[Start of section]

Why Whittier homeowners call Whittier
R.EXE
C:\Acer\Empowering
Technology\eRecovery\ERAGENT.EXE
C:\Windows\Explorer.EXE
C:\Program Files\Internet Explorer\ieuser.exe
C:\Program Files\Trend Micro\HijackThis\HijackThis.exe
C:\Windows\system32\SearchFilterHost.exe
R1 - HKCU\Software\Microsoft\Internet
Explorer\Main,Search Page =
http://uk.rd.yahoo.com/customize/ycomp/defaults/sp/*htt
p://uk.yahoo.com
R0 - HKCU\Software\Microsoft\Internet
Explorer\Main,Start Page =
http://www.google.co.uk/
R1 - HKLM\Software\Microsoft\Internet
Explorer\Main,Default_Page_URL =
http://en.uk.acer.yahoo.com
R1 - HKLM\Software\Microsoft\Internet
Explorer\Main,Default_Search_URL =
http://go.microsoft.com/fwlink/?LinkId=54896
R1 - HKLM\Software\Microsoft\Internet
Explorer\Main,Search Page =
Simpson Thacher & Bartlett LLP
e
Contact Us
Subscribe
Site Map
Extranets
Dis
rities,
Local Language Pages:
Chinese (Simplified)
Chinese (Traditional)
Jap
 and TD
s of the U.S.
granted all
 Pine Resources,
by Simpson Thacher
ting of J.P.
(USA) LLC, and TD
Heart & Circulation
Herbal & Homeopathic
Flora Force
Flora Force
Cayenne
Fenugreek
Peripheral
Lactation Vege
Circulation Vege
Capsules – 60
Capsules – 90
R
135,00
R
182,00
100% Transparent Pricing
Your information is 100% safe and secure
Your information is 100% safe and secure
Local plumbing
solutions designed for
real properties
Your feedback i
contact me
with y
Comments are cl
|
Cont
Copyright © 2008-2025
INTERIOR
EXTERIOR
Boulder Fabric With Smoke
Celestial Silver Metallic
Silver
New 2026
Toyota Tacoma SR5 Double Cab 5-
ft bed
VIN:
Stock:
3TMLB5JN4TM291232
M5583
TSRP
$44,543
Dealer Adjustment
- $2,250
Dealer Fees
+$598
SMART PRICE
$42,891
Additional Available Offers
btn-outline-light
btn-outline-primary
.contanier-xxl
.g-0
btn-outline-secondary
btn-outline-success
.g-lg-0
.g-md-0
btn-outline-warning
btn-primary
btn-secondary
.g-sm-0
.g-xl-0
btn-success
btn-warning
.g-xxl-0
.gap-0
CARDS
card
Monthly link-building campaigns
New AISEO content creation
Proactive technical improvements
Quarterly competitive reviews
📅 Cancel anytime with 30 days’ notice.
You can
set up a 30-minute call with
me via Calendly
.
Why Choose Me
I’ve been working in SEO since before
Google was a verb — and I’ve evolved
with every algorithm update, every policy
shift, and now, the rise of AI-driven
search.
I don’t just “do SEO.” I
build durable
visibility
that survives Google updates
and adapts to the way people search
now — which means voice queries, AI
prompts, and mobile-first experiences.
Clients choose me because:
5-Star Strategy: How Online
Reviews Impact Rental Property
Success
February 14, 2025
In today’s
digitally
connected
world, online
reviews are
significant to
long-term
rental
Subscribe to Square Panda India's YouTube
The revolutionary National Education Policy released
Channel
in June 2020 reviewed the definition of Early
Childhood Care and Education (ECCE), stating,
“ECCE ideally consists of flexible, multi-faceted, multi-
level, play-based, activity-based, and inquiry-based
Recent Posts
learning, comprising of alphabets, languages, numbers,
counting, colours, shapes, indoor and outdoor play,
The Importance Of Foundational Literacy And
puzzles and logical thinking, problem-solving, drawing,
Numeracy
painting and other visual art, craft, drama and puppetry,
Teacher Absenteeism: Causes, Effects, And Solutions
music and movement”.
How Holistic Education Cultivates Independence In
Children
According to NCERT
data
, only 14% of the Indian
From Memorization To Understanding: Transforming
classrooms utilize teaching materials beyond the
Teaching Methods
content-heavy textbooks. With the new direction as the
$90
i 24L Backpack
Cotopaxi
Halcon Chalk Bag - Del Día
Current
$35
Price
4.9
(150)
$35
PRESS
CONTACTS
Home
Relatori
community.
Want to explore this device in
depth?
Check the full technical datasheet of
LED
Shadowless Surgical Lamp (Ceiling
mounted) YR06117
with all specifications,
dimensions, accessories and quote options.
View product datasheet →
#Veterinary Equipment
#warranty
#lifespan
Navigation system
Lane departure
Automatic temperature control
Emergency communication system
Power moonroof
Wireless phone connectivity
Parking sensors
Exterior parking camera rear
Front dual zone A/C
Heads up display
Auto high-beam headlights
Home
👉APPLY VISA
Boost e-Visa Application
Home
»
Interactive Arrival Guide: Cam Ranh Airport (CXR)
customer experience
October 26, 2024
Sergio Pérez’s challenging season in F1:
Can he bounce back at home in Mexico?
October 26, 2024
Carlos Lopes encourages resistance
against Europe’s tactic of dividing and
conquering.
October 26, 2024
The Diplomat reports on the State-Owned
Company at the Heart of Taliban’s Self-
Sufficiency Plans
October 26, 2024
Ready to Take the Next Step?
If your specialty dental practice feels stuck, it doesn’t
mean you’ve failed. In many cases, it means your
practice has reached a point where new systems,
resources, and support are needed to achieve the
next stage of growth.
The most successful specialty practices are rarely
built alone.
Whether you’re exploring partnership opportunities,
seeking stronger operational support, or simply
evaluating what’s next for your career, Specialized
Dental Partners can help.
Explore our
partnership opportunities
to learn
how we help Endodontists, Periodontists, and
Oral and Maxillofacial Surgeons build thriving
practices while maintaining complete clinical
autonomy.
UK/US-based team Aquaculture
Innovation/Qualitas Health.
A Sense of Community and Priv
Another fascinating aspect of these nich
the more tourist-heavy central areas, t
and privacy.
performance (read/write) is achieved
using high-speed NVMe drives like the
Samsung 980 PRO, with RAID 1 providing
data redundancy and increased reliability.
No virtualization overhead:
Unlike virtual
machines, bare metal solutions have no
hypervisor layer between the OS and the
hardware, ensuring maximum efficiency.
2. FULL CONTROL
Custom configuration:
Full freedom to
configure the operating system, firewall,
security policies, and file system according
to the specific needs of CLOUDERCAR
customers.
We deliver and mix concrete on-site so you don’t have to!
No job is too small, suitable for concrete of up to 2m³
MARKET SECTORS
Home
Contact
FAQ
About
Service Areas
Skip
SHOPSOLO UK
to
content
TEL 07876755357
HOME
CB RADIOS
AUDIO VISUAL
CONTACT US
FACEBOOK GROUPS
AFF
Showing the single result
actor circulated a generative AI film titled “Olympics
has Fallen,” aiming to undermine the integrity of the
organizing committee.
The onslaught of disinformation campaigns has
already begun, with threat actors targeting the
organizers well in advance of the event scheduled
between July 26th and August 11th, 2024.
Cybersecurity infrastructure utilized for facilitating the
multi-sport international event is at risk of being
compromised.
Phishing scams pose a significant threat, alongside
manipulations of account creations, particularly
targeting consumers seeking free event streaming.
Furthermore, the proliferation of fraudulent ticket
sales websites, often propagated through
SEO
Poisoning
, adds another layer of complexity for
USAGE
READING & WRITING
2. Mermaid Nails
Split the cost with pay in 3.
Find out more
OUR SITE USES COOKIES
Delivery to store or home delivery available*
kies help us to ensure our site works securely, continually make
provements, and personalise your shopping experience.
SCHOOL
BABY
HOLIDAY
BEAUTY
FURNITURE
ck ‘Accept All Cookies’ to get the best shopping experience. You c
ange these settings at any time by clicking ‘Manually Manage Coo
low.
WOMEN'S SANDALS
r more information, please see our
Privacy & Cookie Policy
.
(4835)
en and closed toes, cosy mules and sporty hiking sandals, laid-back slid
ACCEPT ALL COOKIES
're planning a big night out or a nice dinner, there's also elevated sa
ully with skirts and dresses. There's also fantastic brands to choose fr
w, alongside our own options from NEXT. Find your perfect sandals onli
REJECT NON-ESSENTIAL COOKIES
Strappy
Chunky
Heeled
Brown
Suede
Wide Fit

[End of section]

The lines to write out run from the one with "w, alongside our" through the end of the records. Give them exactly, and only them.

Result:
w, alongside our own options from NEXT. Find your perfect sandals onli
REJECT NON-ESSENTIAL COOKIES
Strappy
Chunky
Heeled
Brown
Suede
Wide Fit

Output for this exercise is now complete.